Schon der Antrag des Journalisten, mit dem die Massenabfrage im Jahr 2015 begonnen hatte, war „unzulässig“, das Vorgehen eines Behördenmitarbeiters, der dem Antrag die Namen von 60 Menschen hinzugefügt hatte, „erheblich bedenklich“, die Herausgabe der Akten „falsch“. Der Prüfbericht wurde vor wenigen Wochen durch Recherchen der Berliner Zeitung bekannt.

Lammel, langjähriger Gewerkschafter, war 2015 in einem rbb-Fernsehbericht als „IM Michael“ enttarnt worden. Später entlastete ihn das Gutachten einer unabhängigen Historikerin von den meisten Vorwürfen. Eine IM-Akte zu seinem Fall gibt es nicht, auch keine Verpflichtungserklärung. Lammel hat längst eingeräumt, dass er mit einem hauptamtlichen Stasimann gesprochen hat, weil er sich unter Druck gesetzt fühlte. 

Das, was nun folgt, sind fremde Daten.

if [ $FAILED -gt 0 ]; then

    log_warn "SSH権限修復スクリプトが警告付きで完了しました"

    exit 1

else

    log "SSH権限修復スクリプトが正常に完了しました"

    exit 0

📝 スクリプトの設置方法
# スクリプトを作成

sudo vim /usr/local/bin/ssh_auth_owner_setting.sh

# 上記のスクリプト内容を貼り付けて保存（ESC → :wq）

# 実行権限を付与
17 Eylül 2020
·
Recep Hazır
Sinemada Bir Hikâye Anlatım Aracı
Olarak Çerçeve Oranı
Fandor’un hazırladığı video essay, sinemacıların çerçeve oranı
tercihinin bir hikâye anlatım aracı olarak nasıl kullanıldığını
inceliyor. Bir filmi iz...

Und deshalb wurden seine Verwandten überprüft, sämtliche alte Freunde? Sogar Menschen, die Lammel erst lange nach der Wende kennengelernt hat? Unter den – laut interner Prüfung der BStU – zu Unrecht ausgeforschten Menschen waren auffallend viele Journalisten und Gewerkschaftsvertreter. Der Bundesdatenschutzbeauftragte Ulrich Kelber hatte der Behörde von Roland Jahn zunächst sieben Tage eingeräumt, um sich zu dem Fall zu äußern.

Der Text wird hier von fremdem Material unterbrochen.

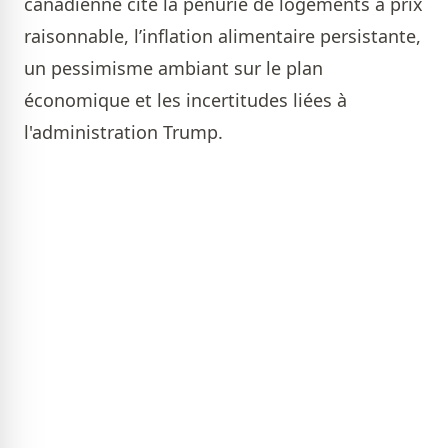
canadienne cite la pénurie de logements à prix
raisonnable, l’inflation alimentaire persistante,
un pessimisme ambiant sur le plan
économique et les incertitudes liées à
l'administration Trump.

Die BStU habe mitgeteilt, dass man schon 2017 „Umgang mit entsprechenden Anträgen“ intern noch einmal besprochen und „die Einhaltung der internen Richtlinien hierzu angemahnt“ habe, sagte eine Sprecherin des Datenschutzbeauftragten der Berliner Zeitung. „Von einer Rückforderung der Unterlagen von dem Antragsteller wurde damals abgesehen.“ Der Journalist durfte also die Akten, die er nicht hätte bekommen dürfen, einfach behalten.

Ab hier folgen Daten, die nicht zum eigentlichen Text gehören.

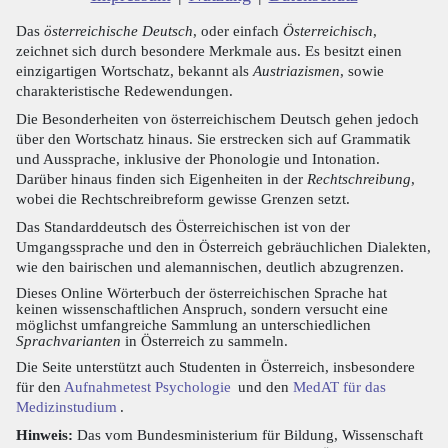
Das
österreichische Deutsch
, oder einfach
Österreichisch
,
zeichnet sich durch besondere Merkmale aus. Es besitzt einen
einzigartigen Wortschatz, bekannt als
Austriazismen
, sowie
charakteristische Redewendungen.
Die Besonderheiten von österreichischem Deutsch gehen jedoch
über den Wortschatz hinaus. Sie erstrecken sich auf Grammatik
und Aussprache, inklusive der Phonologie und Intonation.
Darüber hinaus finden sich Eigenheiten in der
Rechtschreibung
,
wobei die Rechtschreibreform gewisse Grenzen setzt.
Das Standarddeutsch des Österreichischen ist von der
Umgangssprache und den in Österreich gebräuchlichen Dialekten,
wie den bairischen und alemannischen, deutlich abzugrenzen.
Dieses Online Wörterbuch der österreichischen Sprache hat
keinen wissenschaftlichen Anspruch, sondern versucht eine
möglichst umfangreiche Sammlung an unterschiedlichen
Sprachvarianten
in Österreich zu sammeln.
Die Seite unterstützt auch Studenten in Österreich, insbesondere
für den
Aufnahmetest Psychologie
und den
MedAT für das
Medizinstudium
.
Hinweis:
Das vom Bundesministerium für Bildung, Wissenschaft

Ulrich Kelber scheint mit dieser Antwort nicht zufrieden zu sein. Er habe die BStU um „ergänzende Unterlagen“ zu dem Fall gebeten, sagt seine Sprecherin. „Im Anschluss hieran wird zu prüfen sein, ob die bisher durch BStU getroffenen Maßnahmen ausreichend sind, oder weiterer Handlungsbedarf besteht, der erforderlichenfalls auch mit aufsichtsrechtlichen Maßnahmen durchzusetzen wäre.“ Der Datenschutzbeauftragte kann Verwarnungen aussprechen oder auch Geldbußen verhängen. 

Anmerkung: In einer früheren Version des Artikels schrieben wir, dass der oberste Datenschutzbeauftrage Deutschlands über den Einzelfall hinaus künftig kontrollieren wolle, wie die BStU und ab Mitte Juni das Bundesarchiv mit sogenannten „Medienanträgen“ umgehen. Das war missverständlich formuliert. Der Datenschutzbeauftragte plant nicht, über den Einzelfall hinaus zu prüfen.